**HOW TO COMPLETE THIS TASK:** Return, from the data that follows, each line that holds the word "година".

**DATA SECTION:**
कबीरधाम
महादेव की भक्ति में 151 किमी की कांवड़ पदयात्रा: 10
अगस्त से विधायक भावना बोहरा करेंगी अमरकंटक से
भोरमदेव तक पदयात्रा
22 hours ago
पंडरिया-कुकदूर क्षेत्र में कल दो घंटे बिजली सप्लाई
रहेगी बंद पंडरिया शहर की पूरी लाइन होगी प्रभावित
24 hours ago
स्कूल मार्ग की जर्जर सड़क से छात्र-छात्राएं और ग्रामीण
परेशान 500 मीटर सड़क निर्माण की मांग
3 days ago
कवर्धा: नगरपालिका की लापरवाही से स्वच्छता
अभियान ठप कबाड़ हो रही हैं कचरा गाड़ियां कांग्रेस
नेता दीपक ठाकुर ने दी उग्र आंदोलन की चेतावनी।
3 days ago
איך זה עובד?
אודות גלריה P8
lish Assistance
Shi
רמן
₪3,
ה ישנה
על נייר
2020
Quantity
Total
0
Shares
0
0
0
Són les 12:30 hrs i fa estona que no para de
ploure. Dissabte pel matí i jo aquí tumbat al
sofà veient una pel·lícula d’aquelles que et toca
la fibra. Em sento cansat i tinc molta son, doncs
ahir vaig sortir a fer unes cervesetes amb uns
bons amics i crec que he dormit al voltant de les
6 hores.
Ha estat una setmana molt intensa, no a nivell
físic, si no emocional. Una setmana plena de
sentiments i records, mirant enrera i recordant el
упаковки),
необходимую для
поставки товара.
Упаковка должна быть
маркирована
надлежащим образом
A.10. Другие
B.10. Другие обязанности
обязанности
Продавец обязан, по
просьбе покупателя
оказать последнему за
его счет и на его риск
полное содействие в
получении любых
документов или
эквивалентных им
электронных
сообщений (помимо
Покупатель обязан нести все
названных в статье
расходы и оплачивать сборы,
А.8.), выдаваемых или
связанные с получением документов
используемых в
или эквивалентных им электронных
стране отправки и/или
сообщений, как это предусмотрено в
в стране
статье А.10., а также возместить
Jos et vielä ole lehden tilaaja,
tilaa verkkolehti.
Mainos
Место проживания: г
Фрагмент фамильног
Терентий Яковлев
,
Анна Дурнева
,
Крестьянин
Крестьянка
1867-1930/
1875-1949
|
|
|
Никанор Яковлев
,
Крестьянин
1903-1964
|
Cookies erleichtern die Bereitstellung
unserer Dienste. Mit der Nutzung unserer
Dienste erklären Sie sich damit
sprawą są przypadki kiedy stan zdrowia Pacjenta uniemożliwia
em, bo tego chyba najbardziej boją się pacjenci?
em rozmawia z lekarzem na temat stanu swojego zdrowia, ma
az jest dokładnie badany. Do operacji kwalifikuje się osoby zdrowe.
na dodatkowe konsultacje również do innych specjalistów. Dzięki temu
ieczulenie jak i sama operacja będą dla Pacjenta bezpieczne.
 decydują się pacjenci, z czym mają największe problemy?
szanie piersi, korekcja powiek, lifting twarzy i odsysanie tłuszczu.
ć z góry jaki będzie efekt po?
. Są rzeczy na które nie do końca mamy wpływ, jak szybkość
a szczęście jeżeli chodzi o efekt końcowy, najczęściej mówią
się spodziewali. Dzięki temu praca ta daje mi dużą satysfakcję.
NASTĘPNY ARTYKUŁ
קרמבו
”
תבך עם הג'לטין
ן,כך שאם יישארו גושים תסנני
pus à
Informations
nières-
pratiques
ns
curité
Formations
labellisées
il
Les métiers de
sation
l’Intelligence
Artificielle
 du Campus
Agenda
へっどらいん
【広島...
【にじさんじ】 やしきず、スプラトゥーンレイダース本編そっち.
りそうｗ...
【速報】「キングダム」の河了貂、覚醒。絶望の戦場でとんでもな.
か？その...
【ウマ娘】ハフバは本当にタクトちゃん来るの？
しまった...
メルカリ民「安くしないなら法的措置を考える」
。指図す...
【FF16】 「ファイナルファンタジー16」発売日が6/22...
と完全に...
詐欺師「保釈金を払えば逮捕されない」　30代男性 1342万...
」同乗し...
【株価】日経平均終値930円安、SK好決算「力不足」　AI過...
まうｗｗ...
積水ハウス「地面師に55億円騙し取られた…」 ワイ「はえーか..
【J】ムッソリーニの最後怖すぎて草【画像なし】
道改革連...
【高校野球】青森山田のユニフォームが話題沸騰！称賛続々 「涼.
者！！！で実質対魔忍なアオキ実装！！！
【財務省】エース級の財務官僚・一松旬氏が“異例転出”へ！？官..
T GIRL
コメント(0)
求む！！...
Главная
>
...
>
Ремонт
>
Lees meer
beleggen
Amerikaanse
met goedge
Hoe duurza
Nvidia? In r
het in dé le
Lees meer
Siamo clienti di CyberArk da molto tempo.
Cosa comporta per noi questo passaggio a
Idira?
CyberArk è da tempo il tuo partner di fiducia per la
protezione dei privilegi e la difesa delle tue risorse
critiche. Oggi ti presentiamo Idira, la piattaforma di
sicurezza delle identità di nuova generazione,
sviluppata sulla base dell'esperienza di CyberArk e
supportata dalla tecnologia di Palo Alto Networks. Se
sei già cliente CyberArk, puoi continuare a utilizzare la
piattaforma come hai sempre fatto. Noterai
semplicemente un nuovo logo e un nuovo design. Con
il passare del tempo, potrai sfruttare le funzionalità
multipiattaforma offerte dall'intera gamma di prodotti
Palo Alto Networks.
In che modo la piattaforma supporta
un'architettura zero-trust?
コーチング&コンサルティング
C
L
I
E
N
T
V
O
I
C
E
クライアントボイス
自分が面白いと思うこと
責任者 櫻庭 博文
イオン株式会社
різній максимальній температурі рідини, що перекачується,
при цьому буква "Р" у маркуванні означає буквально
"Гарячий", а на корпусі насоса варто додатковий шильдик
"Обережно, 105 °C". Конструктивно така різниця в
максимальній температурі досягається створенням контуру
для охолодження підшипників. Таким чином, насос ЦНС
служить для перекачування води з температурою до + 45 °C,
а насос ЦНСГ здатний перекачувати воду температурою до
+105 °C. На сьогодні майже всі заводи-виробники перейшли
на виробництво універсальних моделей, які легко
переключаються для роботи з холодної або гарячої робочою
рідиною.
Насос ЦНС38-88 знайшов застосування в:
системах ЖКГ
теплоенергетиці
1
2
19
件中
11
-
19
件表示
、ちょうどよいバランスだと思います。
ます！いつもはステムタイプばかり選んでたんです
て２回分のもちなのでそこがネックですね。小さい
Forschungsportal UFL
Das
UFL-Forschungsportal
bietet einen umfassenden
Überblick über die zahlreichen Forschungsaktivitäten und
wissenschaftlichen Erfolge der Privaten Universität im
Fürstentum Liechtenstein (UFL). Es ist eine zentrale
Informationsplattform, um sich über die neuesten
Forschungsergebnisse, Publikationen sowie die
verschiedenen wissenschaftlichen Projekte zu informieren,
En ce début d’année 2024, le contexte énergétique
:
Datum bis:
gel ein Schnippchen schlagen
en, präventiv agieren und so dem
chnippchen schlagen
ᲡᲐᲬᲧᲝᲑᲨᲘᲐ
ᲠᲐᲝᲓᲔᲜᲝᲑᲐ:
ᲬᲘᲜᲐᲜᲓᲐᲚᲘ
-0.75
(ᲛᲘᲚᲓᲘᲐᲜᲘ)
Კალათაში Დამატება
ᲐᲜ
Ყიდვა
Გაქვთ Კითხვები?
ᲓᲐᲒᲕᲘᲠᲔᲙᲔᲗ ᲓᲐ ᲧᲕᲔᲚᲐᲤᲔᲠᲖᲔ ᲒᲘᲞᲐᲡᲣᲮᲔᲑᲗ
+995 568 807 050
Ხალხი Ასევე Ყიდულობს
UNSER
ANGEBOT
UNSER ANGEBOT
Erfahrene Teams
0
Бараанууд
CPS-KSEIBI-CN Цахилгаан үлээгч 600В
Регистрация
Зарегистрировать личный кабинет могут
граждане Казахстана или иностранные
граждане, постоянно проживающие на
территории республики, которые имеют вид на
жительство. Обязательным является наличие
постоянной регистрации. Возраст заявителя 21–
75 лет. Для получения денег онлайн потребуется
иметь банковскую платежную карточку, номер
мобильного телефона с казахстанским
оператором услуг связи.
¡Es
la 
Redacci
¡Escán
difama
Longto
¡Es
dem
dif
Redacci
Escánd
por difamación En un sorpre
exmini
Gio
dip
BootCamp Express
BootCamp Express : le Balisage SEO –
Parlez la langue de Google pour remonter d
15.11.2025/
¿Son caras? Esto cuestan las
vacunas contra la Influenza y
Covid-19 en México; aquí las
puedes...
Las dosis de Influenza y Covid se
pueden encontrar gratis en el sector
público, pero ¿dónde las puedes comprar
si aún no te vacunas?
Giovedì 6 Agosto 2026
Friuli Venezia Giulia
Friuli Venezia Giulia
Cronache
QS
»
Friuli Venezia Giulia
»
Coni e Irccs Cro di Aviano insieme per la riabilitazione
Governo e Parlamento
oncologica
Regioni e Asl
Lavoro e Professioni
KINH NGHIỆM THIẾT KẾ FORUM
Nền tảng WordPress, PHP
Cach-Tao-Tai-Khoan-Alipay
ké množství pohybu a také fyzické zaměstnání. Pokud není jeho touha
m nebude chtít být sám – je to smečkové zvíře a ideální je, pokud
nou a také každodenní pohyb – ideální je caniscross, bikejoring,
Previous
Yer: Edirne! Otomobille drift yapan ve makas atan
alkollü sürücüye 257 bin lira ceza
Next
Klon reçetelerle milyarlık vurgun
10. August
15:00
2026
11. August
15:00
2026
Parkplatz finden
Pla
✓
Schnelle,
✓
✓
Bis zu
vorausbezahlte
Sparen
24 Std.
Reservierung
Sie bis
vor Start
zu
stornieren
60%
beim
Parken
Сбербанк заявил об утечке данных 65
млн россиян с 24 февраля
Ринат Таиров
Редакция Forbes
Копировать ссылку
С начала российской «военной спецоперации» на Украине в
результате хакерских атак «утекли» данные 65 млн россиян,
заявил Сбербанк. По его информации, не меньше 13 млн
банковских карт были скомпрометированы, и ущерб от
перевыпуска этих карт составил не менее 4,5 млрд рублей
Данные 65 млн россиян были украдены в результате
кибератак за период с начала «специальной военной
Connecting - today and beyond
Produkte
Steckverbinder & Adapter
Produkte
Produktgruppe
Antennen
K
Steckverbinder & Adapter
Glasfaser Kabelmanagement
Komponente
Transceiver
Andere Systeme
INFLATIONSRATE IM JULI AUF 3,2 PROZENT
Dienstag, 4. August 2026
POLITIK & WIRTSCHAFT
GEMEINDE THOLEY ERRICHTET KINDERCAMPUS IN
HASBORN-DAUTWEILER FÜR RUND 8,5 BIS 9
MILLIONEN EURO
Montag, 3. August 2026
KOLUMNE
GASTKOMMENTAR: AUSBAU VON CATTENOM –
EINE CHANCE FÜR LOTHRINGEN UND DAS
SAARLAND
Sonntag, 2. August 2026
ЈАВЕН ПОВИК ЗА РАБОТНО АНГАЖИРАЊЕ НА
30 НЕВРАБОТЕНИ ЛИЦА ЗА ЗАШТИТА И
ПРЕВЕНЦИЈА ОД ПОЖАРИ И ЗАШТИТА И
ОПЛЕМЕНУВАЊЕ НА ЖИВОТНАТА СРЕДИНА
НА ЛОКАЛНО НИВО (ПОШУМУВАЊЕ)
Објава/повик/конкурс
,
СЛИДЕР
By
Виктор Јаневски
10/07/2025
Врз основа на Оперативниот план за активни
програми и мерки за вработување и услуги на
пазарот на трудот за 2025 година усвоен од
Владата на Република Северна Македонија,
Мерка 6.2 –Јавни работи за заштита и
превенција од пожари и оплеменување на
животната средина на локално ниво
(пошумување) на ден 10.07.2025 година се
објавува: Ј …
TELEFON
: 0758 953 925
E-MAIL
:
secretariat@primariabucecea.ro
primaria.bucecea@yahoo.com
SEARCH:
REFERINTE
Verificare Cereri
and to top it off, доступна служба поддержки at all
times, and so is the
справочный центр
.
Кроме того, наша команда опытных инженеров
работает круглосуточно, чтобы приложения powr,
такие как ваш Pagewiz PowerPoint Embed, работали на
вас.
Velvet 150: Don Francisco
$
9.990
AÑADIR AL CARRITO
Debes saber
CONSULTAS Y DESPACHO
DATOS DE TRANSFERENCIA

**REPLY:**
пазарот на трудот за 2025 година усвоен од
(пошумување) на ден 10.07.2025 година се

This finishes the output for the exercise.